Negotiation lessons from a former FBI hostage negotiator.
Voss spent decades negotiating with kidnappers and bank robbers, then translated those tools into business and everyday life. The core insight: negotiation is emotional, not rational. Tactical empathy — labeling emotions, mirroring, calibrated questions — outperforms logical arguments. He's openly skeptical of 'win-win' as a goal; better to let the other side feel they're in control while you steer toward your outcome.
On a sweltering June afternoon in 1998, FBI agent Chris Voss stood outside a Brooklyn bank where three robbers had taken hostages and were holding a phone. Voss had no script. His training officer told him to mirror — repeat the last few words the lead robber, Chris Watts, said. 'You're going to kill her at sundown?' 'At sundown?' Voss kept it up for hours. Watts kept filling in details, contradicting himself, talking himself toward exhaustion.
Voss recounts a 1993 bank robbery standoff in Chase Manhattan where the robber, holed up with hostages for hours, was eventually talked out by a single sentence: 'It seems like you don't want to go back to prison.' The robber went silent for fifteen seconds, then began describing his life in soft, exhausted tones. Within an hour he surrendered. Naming a feeling reduced its intensity enough to let speech resume on a different register.
Voss tells of negotiating his daughter's bedtime by asking 'do you want to keep arguing with me, or do you want to read your book?' Both options nominally allowed her to say 'no' to the previous demand. She chose the book. Yes-questions feel like traps and trigger defensiveness; no-questions feel like safety because they restore the felt autonomy that yes implicitly threatens.
Voss tells of his son's high-school football coach demanding a $3,000 contribution Voss couldn't afford. Instead of refusing, he asked: 'How am I supposed to do that?' The coach was forced to think through the problem from Voss's side. By the end of the conversation, the coach had negotiated his own contribution down — Voss never made a counteroffer. The question did the work.
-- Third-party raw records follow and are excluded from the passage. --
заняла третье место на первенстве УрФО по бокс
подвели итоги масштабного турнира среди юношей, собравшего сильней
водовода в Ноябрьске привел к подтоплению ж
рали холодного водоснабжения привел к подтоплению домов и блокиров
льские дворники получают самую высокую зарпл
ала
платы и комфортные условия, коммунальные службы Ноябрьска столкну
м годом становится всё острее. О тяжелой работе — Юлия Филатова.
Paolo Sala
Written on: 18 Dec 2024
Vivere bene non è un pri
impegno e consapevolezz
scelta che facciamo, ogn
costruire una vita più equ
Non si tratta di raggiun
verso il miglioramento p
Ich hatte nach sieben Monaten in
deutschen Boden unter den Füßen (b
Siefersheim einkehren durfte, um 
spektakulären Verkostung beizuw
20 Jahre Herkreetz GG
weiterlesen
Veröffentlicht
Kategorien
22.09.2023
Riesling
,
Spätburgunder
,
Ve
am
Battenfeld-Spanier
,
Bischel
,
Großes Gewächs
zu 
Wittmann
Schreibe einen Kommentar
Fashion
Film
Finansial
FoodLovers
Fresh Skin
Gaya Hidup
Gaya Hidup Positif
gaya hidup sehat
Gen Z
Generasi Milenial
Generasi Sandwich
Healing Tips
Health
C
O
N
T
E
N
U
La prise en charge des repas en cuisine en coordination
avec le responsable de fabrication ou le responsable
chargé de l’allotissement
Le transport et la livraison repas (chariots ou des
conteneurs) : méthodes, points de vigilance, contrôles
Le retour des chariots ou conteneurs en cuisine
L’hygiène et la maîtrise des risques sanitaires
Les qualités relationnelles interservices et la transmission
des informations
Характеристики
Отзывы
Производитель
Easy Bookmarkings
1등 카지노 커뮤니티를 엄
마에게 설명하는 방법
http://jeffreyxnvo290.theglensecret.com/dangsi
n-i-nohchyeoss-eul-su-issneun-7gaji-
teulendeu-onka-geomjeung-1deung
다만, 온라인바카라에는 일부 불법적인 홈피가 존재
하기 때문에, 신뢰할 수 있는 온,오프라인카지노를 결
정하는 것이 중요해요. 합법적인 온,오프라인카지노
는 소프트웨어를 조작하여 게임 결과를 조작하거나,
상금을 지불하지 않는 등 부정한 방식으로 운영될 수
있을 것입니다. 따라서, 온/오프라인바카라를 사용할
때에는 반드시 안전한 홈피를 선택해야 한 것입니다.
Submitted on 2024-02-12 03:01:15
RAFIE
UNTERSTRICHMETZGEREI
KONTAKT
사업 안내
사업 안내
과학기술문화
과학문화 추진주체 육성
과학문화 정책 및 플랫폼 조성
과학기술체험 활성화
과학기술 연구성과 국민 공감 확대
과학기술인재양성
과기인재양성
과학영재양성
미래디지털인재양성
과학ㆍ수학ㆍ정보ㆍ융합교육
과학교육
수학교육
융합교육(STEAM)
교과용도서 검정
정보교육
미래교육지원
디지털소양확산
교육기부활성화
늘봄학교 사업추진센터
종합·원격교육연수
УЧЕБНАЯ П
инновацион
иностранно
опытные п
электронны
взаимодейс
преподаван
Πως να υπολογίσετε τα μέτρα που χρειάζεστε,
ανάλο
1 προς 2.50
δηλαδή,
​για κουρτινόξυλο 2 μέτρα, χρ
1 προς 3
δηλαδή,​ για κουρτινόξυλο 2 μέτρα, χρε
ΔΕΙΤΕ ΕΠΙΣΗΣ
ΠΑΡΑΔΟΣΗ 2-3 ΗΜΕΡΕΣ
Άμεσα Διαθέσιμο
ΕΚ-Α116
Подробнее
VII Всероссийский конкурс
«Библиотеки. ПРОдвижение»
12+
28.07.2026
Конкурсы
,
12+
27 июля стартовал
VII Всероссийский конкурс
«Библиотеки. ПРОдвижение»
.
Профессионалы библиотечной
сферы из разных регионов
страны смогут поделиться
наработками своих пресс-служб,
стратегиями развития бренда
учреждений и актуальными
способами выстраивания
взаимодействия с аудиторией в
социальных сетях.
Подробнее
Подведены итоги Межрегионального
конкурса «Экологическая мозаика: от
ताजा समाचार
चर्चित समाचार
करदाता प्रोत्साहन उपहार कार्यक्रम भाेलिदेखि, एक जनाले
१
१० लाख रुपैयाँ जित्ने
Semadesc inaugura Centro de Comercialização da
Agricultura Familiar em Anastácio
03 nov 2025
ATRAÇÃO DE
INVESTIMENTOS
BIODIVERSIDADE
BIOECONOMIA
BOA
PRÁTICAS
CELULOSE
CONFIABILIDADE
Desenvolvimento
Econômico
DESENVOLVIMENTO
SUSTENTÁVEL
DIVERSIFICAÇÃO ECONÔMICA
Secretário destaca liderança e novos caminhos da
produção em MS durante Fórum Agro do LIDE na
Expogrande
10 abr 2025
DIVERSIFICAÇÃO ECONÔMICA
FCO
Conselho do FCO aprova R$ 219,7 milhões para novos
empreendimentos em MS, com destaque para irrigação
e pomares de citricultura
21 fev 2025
Voss describes a corporate negotiation where a Fortune 500 client was stuck on a hardline position. Voss summarized the CEO's concerns so precisely — citing fears the CEO hadn't even named — that the CEO leaned back and said two words: 'That's right.' Within twenty minutes, the deal closed at terms favoring Voss's client. Voss had said almost nothing about his own position.
Voss describes the 2004 kidnapping of American journalist Jill Carroll in Iraq. The breakthrough came when his team noticed the kidnappers kept mentioning a particular family name in side conversations. That single dropped detail — a relative recently killed by U.S. forces — reshaped the entire negotiation strategy. Carroll was eventually released in March 2006, after 82 days, alive.
Voss's signature illustration: a woman wants to buy $100 shoes; her husband wants to spend $0. They split at $50 — wife gets shoes she half-likes, husband pays for shoes he doesn't want. Both lose. Better to keep negotiating until you find a creative path (returns, alternatives, payment terms) where both sides win. Compromise is often laziness in expensive disguise.